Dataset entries
┄┄┄┄┄┄
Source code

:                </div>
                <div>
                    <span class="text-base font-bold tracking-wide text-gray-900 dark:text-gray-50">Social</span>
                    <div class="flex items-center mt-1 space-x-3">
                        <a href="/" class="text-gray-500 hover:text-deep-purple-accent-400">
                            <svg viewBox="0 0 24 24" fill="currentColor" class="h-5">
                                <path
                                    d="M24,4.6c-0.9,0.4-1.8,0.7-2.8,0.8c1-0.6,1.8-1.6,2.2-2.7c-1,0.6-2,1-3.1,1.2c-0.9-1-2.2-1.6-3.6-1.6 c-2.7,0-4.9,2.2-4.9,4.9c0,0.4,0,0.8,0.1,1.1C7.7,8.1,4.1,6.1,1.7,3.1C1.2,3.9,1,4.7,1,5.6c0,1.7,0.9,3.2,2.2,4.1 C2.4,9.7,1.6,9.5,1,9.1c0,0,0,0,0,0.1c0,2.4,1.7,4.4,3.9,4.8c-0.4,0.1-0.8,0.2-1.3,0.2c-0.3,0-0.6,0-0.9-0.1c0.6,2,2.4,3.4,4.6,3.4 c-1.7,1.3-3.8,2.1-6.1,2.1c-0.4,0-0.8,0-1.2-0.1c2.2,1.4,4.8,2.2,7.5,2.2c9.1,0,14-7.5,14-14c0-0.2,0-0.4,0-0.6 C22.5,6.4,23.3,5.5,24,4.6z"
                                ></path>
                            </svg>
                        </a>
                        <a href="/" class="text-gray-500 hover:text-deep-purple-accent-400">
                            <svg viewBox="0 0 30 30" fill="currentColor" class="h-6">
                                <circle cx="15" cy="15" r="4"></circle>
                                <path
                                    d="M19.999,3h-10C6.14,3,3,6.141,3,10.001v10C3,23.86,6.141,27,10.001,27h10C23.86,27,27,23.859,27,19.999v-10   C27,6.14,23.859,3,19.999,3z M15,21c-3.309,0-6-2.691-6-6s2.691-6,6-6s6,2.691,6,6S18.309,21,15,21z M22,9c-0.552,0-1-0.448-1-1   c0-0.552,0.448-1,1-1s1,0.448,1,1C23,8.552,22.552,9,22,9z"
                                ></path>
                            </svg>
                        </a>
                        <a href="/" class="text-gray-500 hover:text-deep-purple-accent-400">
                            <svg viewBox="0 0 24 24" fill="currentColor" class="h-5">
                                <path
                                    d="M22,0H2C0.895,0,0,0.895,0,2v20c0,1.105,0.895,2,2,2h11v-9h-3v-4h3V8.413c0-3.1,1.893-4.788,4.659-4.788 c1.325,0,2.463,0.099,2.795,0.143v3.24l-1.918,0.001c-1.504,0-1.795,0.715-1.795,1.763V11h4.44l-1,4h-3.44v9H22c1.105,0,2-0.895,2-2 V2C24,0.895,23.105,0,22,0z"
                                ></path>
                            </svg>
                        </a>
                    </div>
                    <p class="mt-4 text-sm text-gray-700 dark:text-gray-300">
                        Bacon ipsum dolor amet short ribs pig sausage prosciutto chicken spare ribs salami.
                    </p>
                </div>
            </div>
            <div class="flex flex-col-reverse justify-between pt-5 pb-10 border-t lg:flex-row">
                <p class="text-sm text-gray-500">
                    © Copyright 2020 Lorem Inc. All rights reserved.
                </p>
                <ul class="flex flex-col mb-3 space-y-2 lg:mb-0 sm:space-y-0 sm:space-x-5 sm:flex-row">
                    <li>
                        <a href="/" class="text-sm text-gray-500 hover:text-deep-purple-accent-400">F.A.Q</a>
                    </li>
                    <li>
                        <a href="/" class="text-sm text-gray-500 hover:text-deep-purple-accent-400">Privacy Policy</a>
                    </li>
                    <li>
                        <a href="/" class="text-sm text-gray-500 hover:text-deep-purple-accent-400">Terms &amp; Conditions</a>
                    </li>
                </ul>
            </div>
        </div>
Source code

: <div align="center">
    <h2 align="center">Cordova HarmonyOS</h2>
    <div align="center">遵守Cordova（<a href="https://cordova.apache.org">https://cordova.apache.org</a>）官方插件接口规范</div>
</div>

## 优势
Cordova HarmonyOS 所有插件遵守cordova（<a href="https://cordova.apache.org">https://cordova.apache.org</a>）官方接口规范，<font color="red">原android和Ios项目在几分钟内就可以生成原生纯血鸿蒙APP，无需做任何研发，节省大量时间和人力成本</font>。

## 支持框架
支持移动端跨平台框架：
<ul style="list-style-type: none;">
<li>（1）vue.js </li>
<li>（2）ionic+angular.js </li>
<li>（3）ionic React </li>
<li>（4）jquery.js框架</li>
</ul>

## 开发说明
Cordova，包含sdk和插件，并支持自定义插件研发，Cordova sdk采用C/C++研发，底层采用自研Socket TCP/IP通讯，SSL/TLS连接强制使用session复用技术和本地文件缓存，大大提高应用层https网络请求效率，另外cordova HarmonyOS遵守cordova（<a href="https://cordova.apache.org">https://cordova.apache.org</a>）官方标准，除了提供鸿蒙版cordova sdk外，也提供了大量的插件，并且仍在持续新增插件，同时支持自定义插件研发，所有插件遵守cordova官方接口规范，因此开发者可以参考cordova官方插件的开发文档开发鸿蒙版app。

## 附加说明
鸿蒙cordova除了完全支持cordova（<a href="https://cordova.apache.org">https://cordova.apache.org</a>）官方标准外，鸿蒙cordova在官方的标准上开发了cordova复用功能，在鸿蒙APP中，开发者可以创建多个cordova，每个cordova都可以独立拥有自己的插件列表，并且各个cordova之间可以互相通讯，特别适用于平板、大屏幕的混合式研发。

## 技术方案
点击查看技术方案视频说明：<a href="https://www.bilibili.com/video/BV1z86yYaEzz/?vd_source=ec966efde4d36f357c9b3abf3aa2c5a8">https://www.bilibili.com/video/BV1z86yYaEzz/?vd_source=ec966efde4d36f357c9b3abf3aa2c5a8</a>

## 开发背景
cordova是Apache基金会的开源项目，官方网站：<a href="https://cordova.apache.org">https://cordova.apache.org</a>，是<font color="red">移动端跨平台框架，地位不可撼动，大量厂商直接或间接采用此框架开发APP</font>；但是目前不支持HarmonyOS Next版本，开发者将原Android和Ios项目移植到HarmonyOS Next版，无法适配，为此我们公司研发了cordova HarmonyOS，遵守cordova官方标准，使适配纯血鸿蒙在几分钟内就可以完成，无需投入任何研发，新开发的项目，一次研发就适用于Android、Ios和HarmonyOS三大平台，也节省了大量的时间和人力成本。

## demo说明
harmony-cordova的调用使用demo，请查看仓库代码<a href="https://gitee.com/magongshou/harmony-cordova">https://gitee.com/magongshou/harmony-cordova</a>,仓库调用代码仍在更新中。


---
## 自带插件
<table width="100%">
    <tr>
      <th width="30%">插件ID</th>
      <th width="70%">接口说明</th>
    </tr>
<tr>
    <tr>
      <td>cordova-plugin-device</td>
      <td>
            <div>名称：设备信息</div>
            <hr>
┄┄┄┄┄┄
Report back every line of the entries in which "space" occurs.

                    <div class="flex items-center mt-1 space-x-3">
                <ul class="flex flex-col mb-3 space-y-2 lg:mb-0 sm:space-y-0 sm:space-x-5 sm:flex-row">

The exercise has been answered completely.